Segment Start: RECORDS
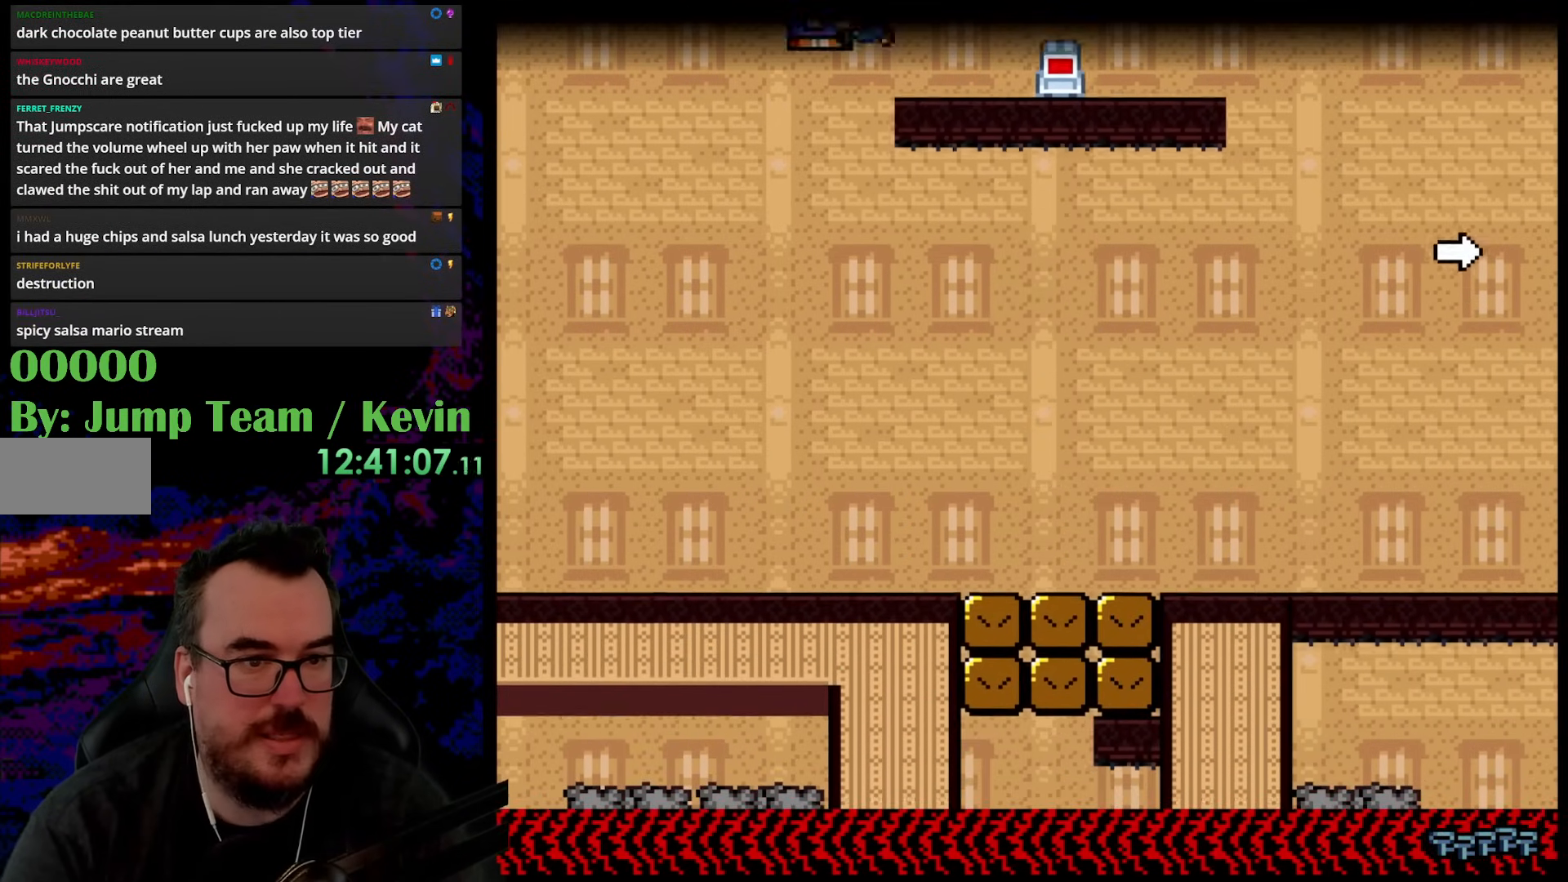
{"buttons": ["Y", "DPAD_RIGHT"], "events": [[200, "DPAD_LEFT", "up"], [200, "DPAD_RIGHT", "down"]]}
Segment End: RECORDS
Segment Start: RECORDS
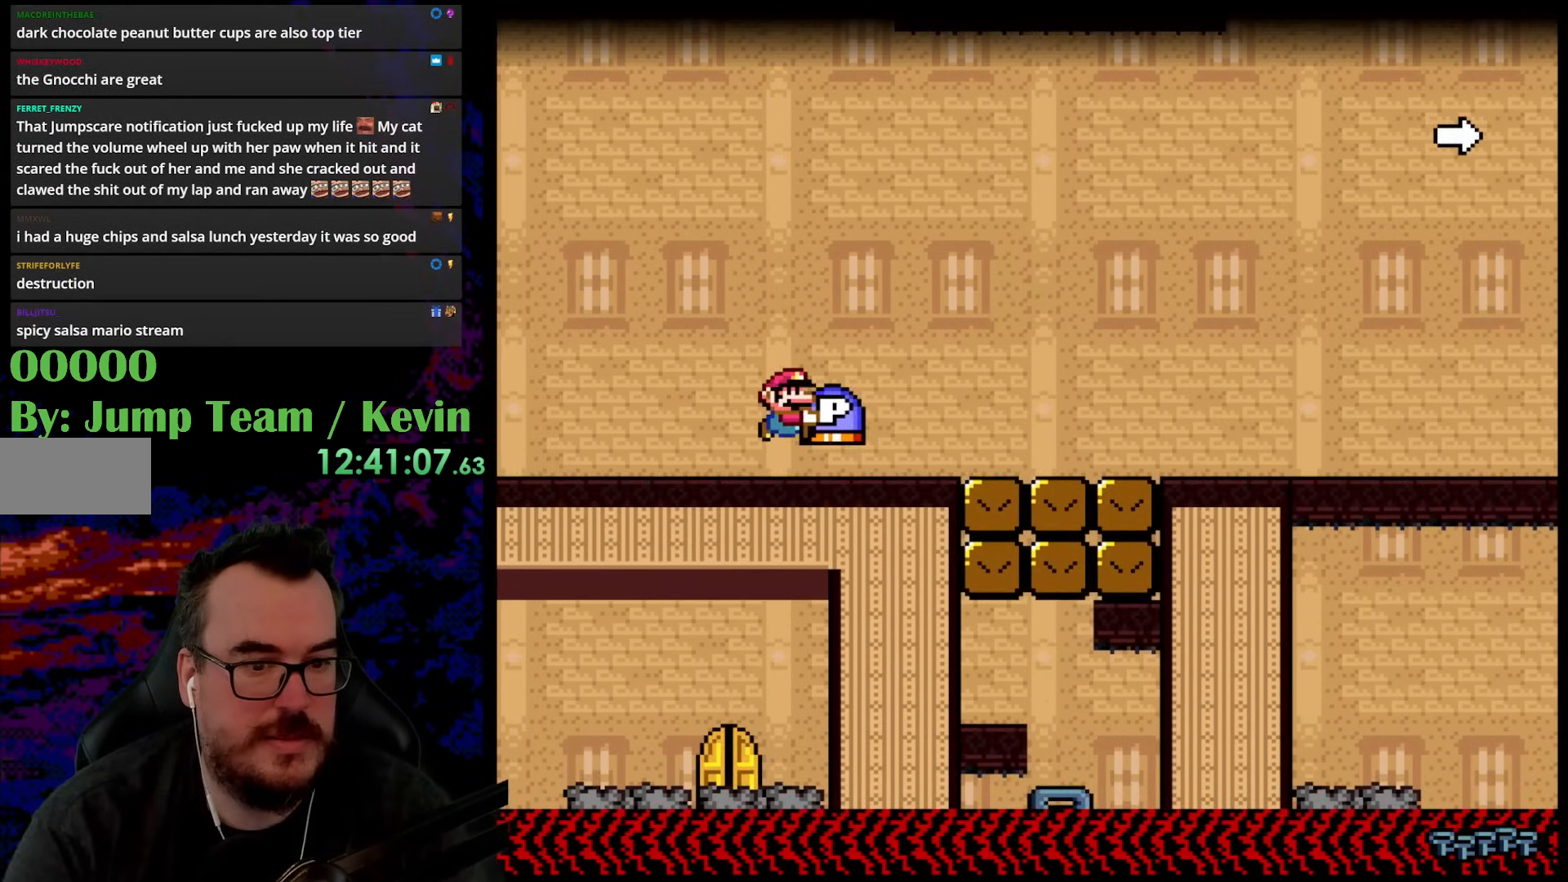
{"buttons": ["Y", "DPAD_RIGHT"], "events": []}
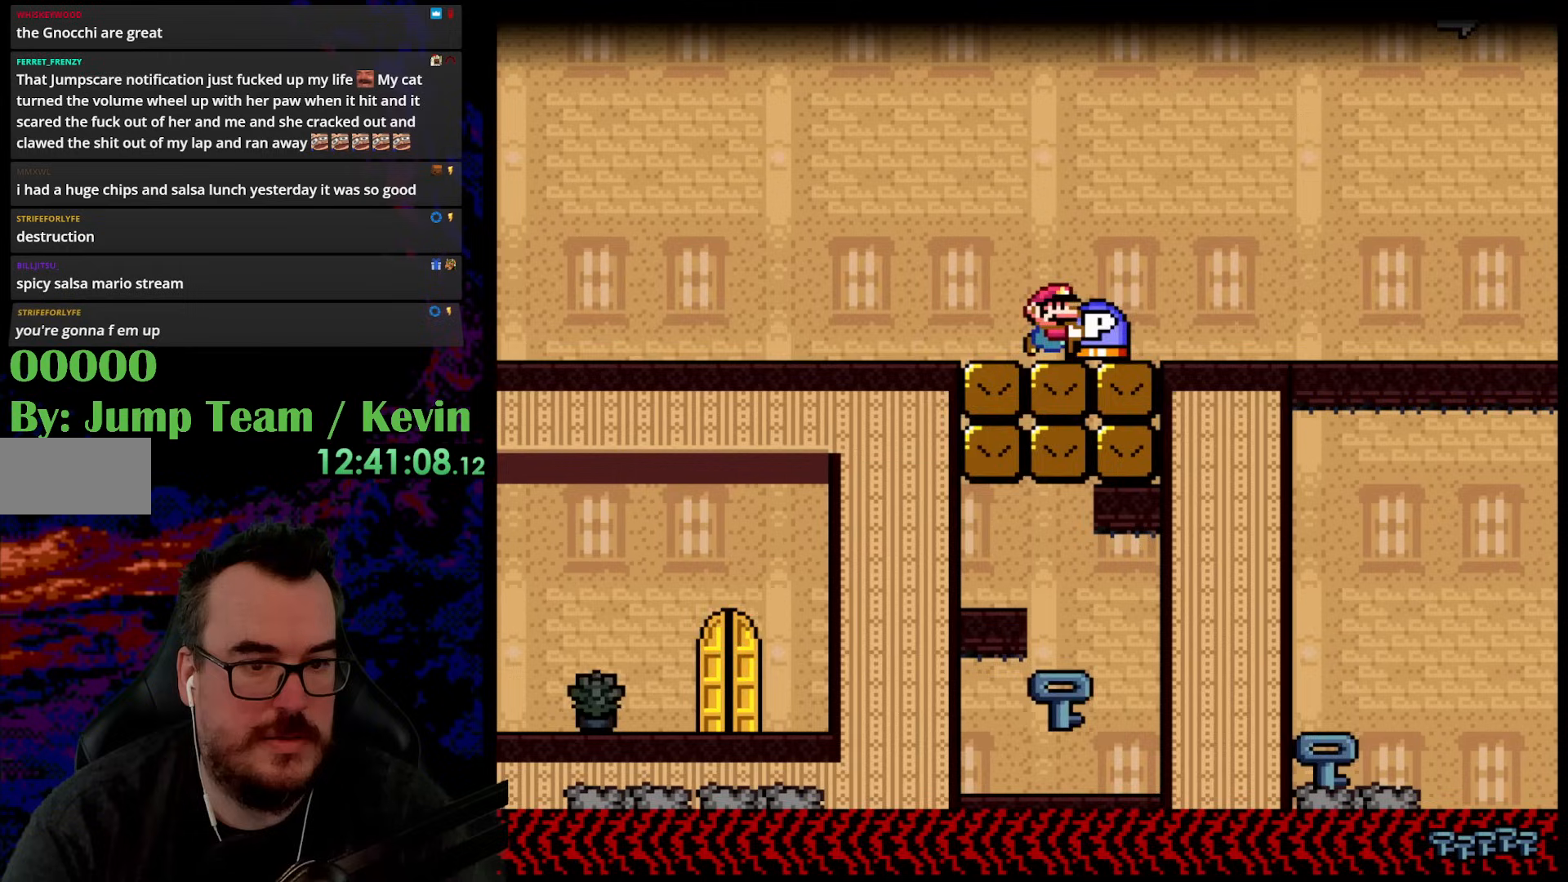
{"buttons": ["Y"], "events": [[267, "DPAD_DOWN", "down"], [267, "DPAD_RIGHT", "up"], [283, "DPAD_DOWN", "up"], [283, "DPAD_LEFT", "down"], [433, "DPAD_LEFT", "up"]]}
Segment End: RECORDS
Segment Start: RECORDS
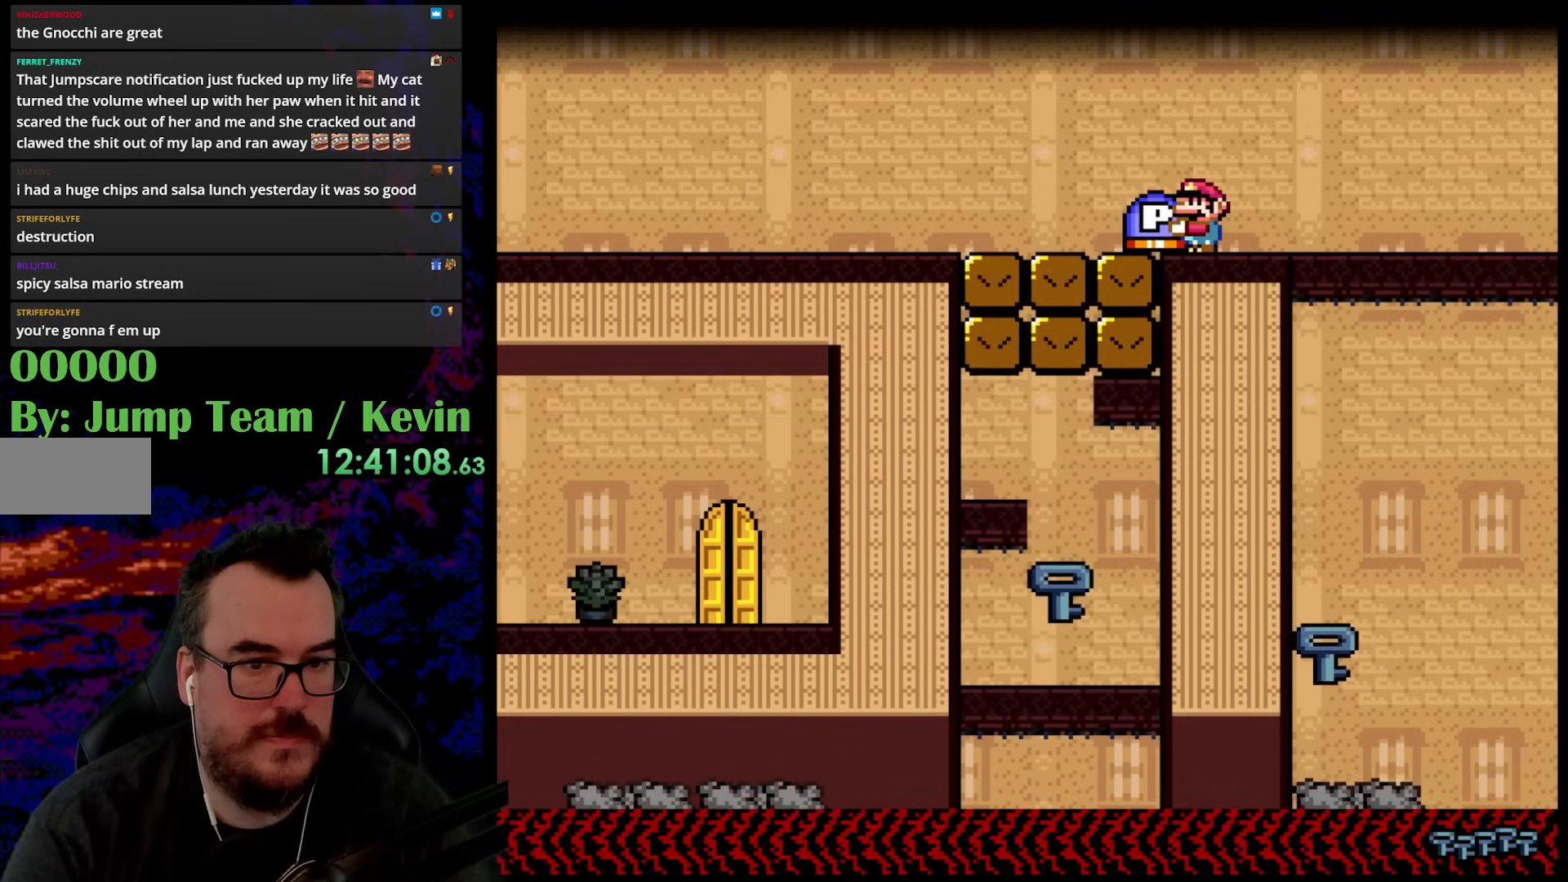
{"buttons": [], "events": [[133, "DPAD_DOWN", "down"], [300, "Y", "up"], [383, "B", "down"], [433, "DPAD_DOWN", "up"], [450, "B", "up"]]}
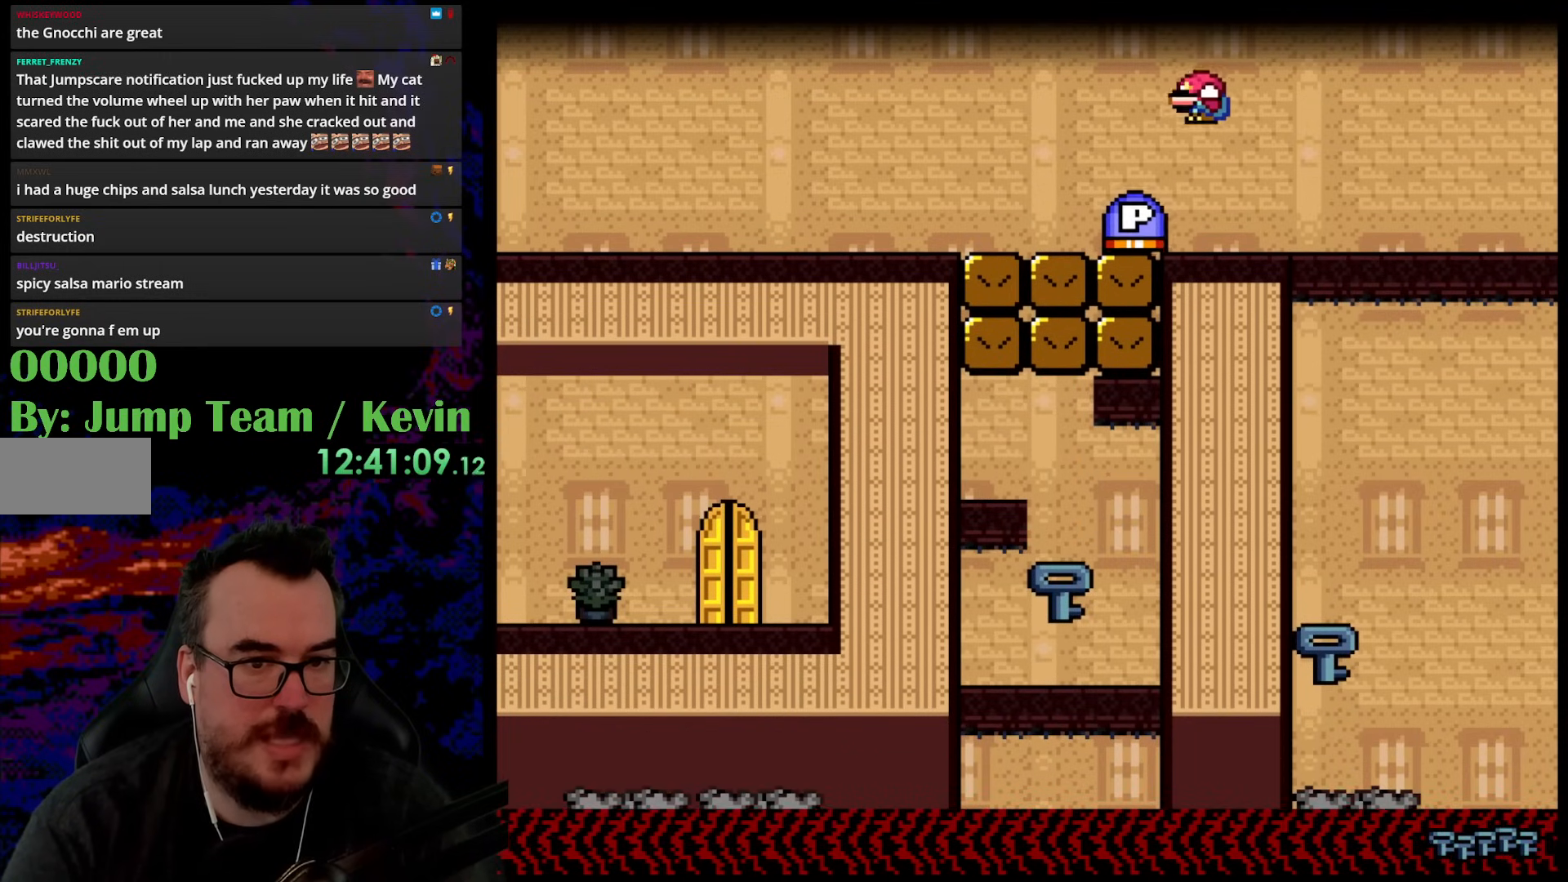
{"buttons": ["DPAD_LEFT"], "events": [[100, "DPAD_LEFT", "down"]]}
Segment End: RECORDS
◆ **PROBLEM**
Search the listing above for the string "down". Copy every line that contains it.

◆ **EXERCISE OUTPUT**
{"buttons": ["Y", "DPAD_RIGHT"], "events": [[200, "DPAD_LEFT", "up"], [200, "DPAD_RIGHT", "down"]]}
{"buttons": ["Y"], "events": [[267, "DPAD_DOWN", "down"], [267, "DPAD_RIGHT", "up"], [283, "DPAD_DOWN", "up"], [283, "DPAD_LEFT", "down"], [433, "DPAD_LEFT", "up"]]}
{"buttons": [], "events": [[133, "DPAD_DOWN", "down"], [300, "Y", "up"], [383, "B", "down"], [433, "DPAD_DOWN", "up"], [450, "B", "up"]]}
{"buttons": ["DPAD_LEFT"], "events": [[100, "DPAD_LEFT", "down"]]}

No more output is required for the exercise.